Whenever I wonder if climate change or the political condition is out of my control, that it is too late to fight it, I think if it were too late, how would I want to act.  At the end of my life, what actions would I like to be able to look back on and always I think (whether it is too late or not) my answer is the same.  I want to fight and be moral, to do what I believe is right and do as much as I can of it. 

This winter I managed to decrease my carbon emissions another 8%.  I wrote many many letters.  Made many phone calls.

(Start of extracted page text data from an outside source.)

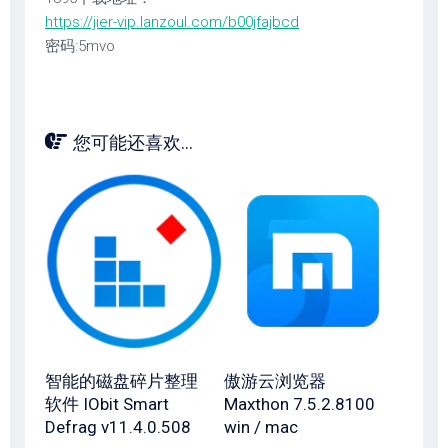
https://jier-vip.lanzoul.com/b00jfajbcd
密码:5mvo
您可能还喜欢...
智能的磁盘碎片整理
傲游云浏览器
软件 IObit Smart
Maxthon 7.5.2.8100
Defrag v11.4.0.508
win / mac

Let God know when it is too late to stop climate change.  Me, I’m a schmo.  I don’t know.  I can just keep fighting.

31 Steven Earl Salmony on May 01, 2008

An exemplar of the CLIMATE HERO:  Martha M. Campbell, Ph.D.

Her heroic eco-activism is expressed well in a 2005 presentation that seems particularly timely in 2008. Please click on the following link,

http://www.populationandsustainability.org/papers/campbellagm.pdf

Sincerely,

Steve

Steven Earl Salmony
AWAREness Campaign on The Human Population, established 2001

32 Dr. James A. Singmaster on May 01, 2008

Time to be more than a climate hero by calling on your Congress persons to stop subsidies for bioethanol that will force first millions of tons of corn to be available for stemming the getting out of hand food crisis. Officials at IMF and World Bank have called the bioethanol program the main cause of rapidly developing food shortages.  The chief environmental scientist in the UK’s DEFRA called for the EU to stop its bioethanol program as he pointed to data that show overall biocrops will be putting back more GHG gases than they will trapping.  So you can be more than a Climate Hero by getting those subsidies stopped now so that millions of tons of corn can be distributed to many countries.  Without the biofuelish subsidies, farmers will quickly turn back to growing the key crops, and YOU will become a FIGHTER against mass starvation as well as a climate hero.  Along with getting your local fed elected officials alerted, you can get Speaker Pelosi’s attention by e-mailing her at .
Our president(He doesn’t deserve capitalization) has claimed that bioethanol is more important for national security than food as he defended the subsidies a few days ago.  His attitude seems to be saying that if need be for national security, let everyone eat mud cakes as they have been doing in Haiti and several other places.  I wish that he could be forced to eat one.